The mentorship she has provided is now being paid forward. Dr. Cook has provided unwavering support for newer initiatives such as the Sadie Collective, which I cofounded. The Sadie Collective is currently the only nonprofit organization for Black women interested in careers across economics, policy, data science, and finance. Our third-annual conference takes place from February 19 to 20, 2021, and will commemorate the first Black woman to receive a doctorate in economics in the U.S.: Sadie Tanner Mossell Alexander. Leading Black women in policy, health care, and technology will be featured, such as Dambisa Moyo, Uché Blackstock, and Erika H. James, first woman dean of the University of Pennsylvania’s Wharton School.

With Dr. Cook’s recent appointment to the Biden-Harris transition team, the administration can now show how they will make good on rhetoric around centering Black women in economic policy, considering how critical we were to the Democrats’ success in the 2020 election.

Currently, fewer than .5% of economists identify as Black women.
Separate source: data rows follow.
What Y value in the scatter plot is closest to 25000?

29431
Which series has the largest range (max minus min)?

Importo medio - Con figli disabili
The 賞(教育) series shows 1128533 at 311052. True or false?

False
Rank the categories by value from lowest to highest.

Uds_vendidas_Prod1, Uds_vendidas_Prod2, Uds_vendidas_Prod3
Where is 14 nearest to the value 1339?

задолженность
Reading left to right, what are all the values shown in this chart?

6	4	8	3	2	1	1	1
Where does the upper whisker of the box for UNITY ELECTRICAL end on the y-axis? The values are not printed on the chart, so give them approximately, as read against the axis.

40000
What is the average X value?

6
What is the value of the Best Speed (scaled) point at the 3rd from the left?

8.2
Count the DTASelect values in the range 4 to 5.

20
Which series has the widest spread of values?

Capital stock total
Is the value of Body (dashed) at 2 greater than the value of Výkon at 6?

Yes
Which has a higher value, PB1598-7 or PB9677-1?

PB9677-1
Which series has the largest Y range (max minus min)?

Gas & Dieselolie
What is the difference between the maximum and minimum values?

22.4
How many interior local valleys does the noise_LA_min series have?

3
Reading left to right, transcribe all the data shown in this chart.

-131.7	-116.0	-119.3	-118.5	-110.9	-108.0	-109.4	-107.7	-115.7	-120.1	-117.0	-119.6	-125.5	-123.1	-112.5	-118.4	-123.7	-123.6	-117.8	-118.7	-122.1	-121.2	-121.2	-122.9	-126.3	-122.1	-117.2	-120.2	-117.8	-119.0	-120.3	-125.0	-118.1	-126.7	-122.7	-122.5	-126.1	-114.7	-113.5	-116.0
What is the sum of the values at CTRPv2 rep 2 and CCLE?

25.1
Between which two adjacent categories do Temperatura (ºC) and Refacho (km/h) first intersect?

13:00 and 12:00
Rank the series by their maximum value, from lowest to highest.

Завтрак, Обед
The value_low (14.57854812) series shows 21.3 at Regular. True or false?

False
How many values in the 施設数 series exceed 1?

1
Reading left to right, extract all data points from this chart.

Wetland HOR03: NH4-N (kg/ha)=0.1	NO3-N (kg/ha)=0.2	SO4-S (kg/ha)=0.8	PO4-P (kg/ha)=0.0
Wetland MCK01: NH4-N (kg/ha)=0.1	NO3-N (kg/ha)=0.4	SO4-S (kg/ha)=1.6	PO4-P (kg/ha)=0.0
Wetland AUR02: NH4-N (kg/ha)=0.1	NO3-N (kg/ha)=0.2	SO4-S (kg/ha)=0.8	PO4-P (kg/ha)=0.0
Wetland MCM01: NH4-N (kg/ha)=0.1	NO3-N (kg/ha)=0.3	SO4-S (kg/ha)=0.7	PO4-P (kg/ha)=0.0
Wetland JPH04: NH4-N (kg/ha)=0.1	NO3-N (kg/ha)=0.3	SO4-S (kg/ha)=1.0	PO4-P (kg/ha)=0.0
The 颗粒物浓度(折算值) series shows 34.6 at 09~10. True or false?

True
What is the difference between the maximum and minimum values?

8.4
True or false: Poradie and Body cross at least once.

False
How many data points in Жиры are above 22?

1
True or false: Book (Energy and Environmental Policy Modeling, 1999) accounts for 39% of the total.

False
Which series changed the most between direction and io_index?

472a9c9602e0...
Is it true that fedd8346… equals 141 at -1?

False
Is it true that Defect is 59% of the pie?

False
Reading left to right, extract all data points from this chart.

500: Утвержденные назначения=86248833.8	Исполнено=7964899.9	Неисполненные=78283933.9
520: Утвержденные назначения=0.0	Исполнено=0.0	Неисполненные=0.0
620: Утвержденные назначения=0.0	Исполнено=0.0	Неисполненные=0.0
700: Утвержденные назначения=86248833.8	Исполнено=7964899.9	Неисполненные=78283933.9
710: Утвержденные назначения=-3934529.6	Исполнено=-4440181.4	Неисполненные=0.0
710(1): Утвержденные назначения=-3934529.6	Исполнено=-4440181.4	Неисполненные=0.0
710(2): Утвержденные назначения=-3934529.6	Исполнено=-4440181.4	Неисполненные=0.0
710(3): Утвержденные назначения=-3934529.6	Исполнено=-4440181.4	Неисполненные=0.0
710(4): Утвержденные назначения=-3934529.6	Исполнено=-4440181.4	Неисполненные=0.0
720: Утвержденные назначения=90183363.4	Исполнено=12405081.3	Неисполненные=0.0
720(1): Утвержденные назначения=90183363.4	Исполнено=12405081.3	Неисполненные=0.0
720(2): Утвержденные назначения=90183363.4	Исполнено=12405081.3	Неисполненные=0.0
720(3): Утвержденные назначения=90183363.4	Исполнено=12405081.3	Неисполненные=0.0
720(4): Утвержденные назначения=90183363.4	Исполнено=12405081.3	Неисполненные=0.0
In our NYT op-ed on the lack of representation in the field, we quoted one Black female economist who decried the “toxic” environment and called her career choice “a mistake.” Dr. Cook’s appointment serves as confirmation to every Black girl, including me, that it’s not a mistake to choose economics and related fields. In fact, as Dr. Cook’s legacy proves, when given the opportunity, Black women can be at the forefront of changing the world.